Ultimately, these are EQ solutions rather than purely tech solutions, which is why soft skills matter in the industry.

Aaron elaborated: “It’s ultimately product managers who pull different solutions together for something that works, which is a skill.

“We’ve spoken to IMDA and EDB about this skill gap, and as an industry we need to put in more effort to train up the next generation.”

Ultimately, what will keep Singapore’s labour force competitive?

“Everything hinges on how broad your definition of skills is,” according to Misiek Piskorski, Dean of IMD Southeast Asia and Oceania, and Professor of Digital Strategy at IMD.

“Is it about how many people we can teach to do machine learning; or how to drive digital transformation; or how to run analytics in ways nobody can do?”

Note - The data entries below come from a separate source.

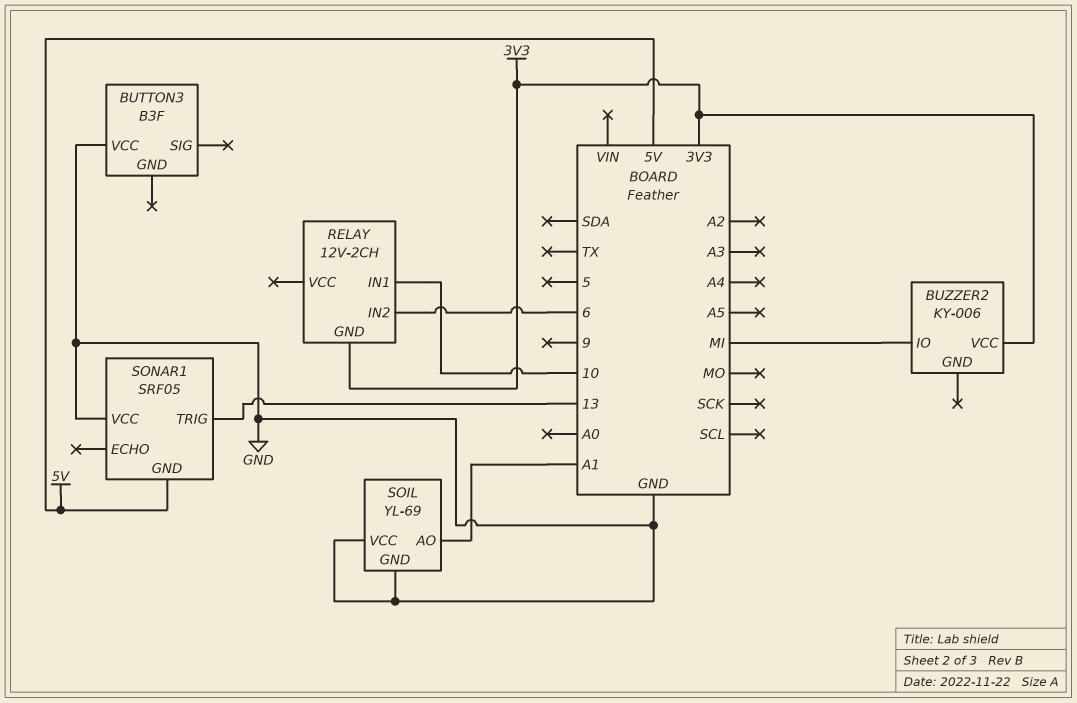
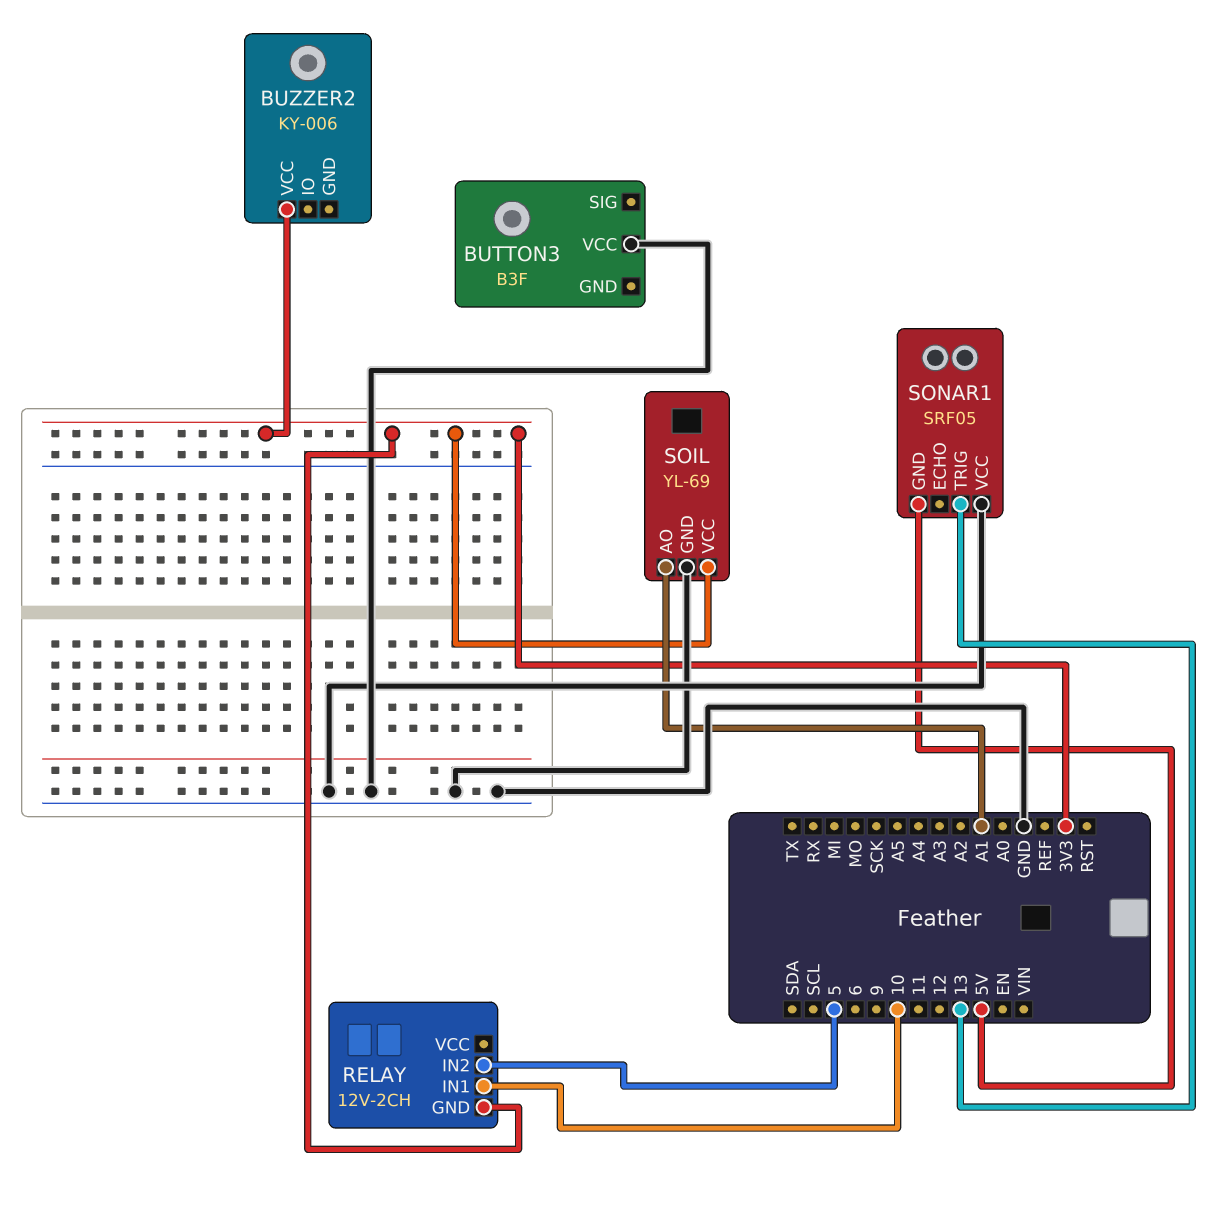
BUZZER2 pin IO: MI -> none
RELAY pin IN2: 6 -> 5
SOIL pin VCC: GND -> 3V3

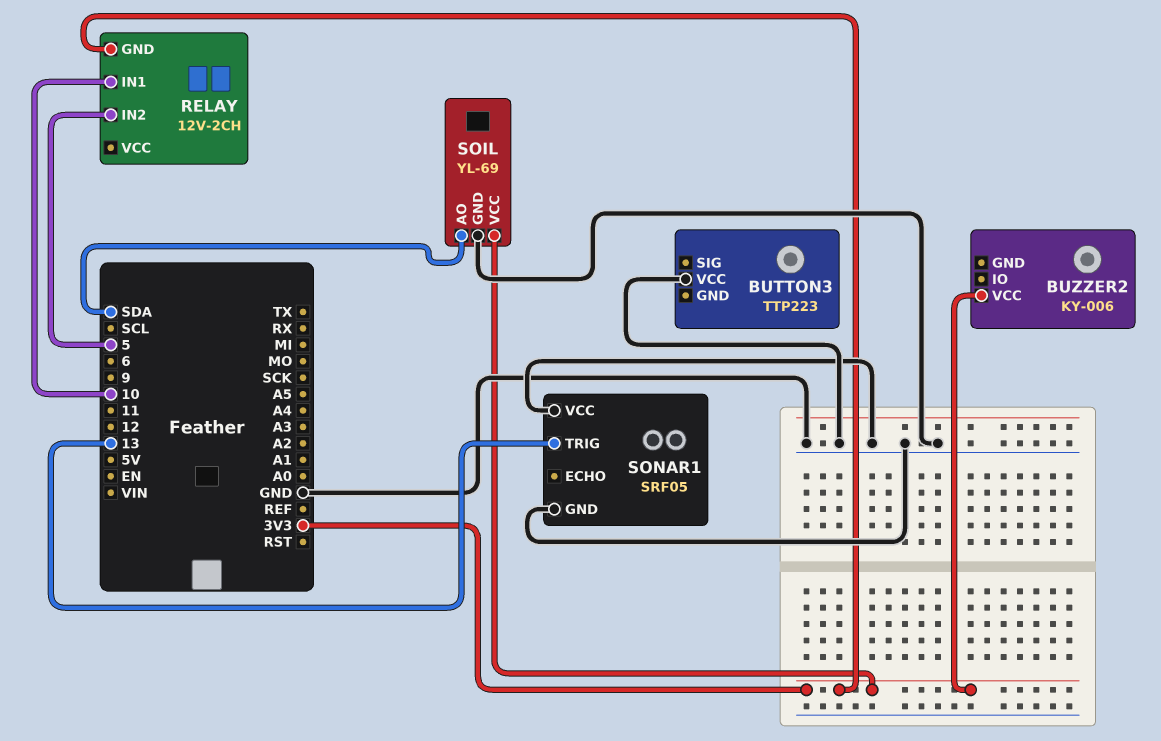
BUTTON3: B3F -> TTP223
SOIL pin AO: A1 -> SDA
SONAR1 pin GND: 5V -> GND

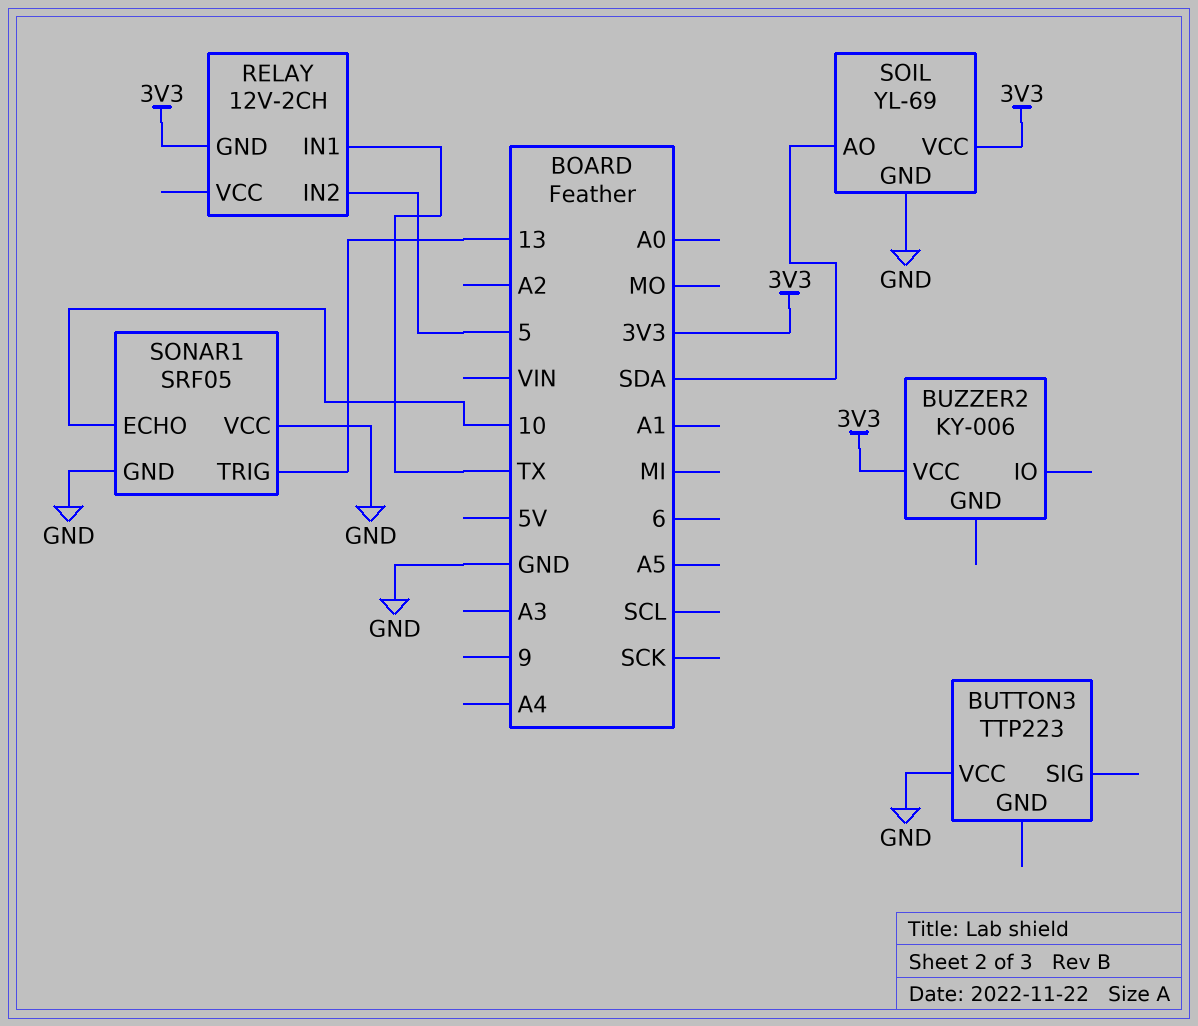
RELAY pin IN1: 10 -> TX
SONAR1 pin ECHO: none -> 10

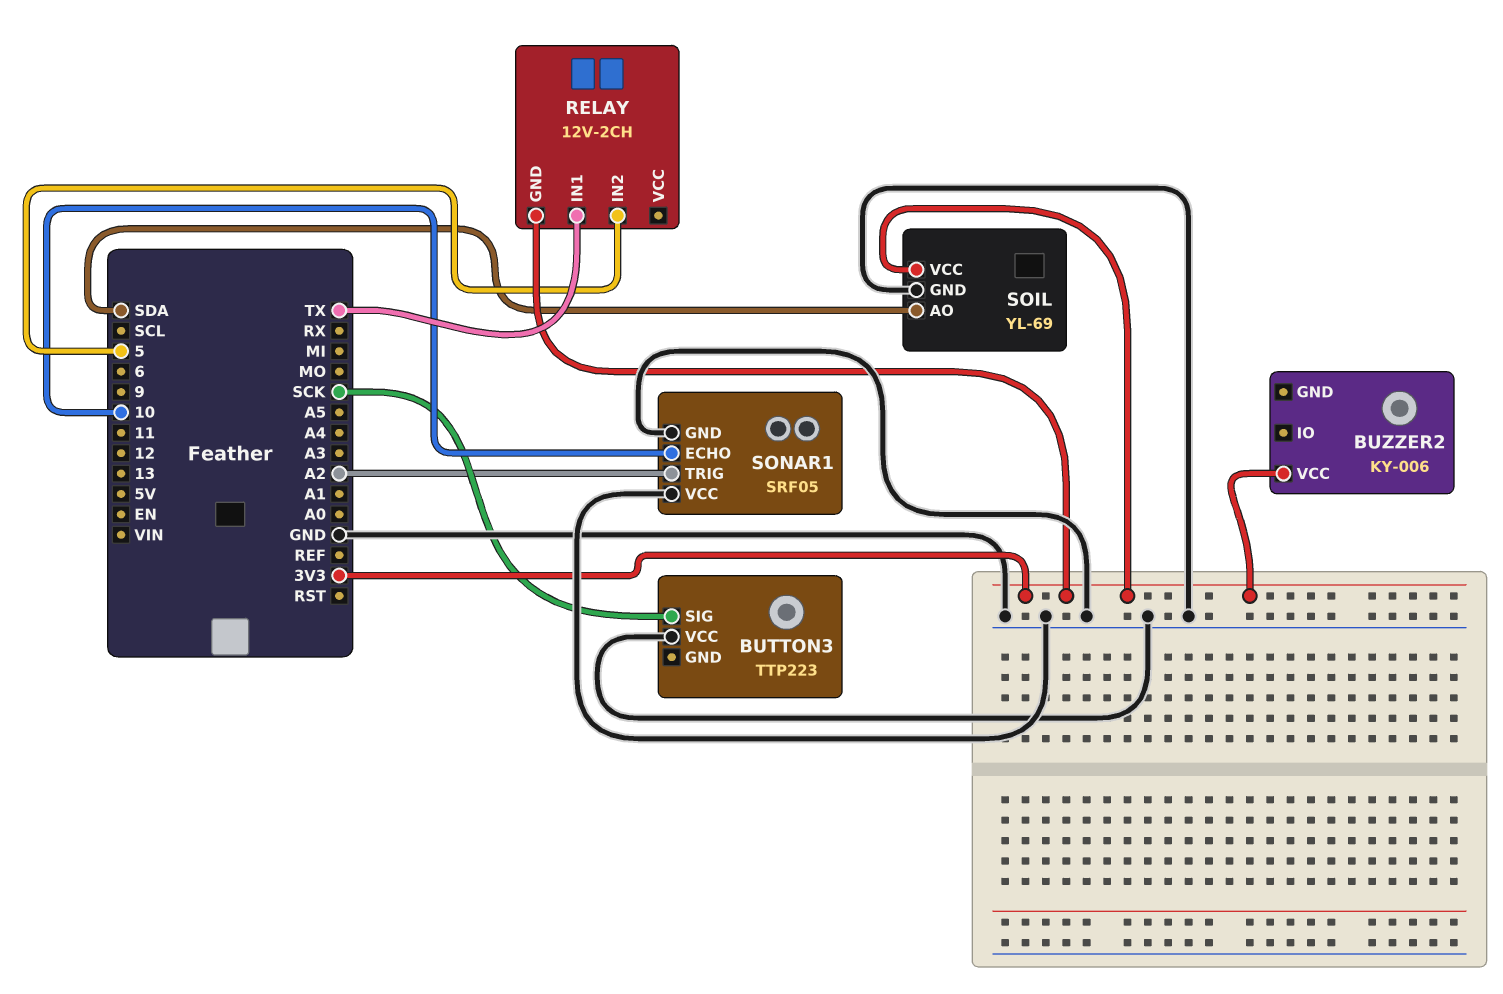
BUTTON3 pin SIG: none -> SCK
SONAR1 pin TRIG: 13 -> A2

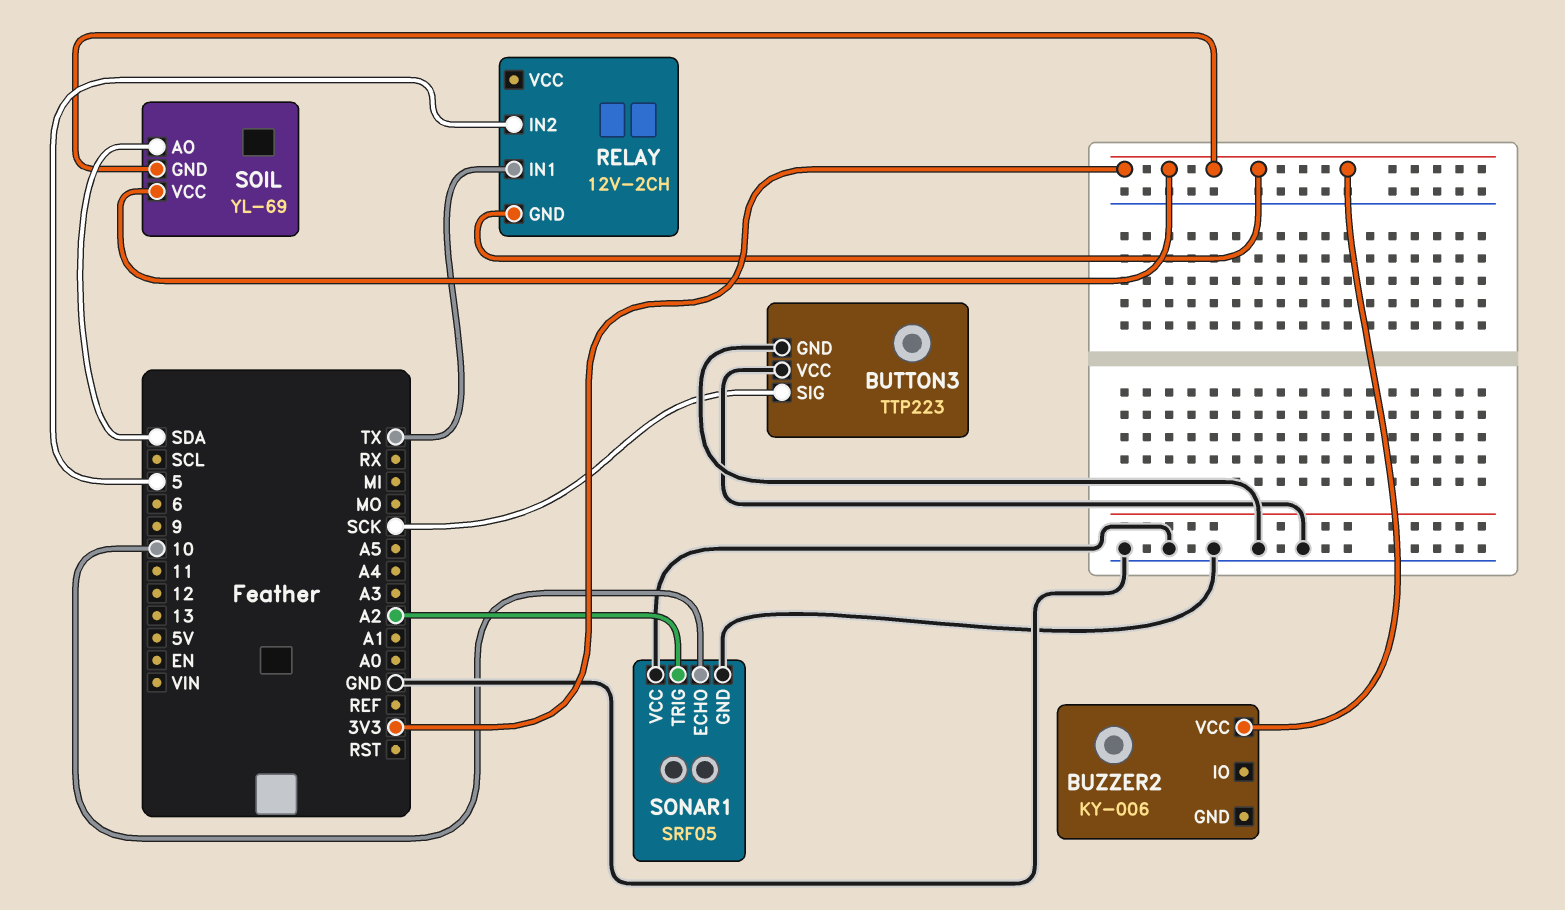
BUTTON3 pin GND: none -> GND
SOIL pin GND: GND -> 3V3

“To do these things, is really about mindset, with an ability to change and speak up.  I think there are still a number of factors where the fear of failure is still here in Singaporeans.”

“The country is an extremely well-oiled execution machine, but how do you move from that to an imagination machine, so to speak?”

Misiek believes that this challenge is one that is being played out in local organisations as they seek to move forwards toward digitalisation, and concludes: “Ultimately both workers and leaders have to have a huge EQ to understand how to marry both technical skills and soft skills.”

“This is a lot of the work that we do at IMD, to help our students move past just technical skills, and that’s going to be a critical component that needs to be addressed for Singapore moving forwards.”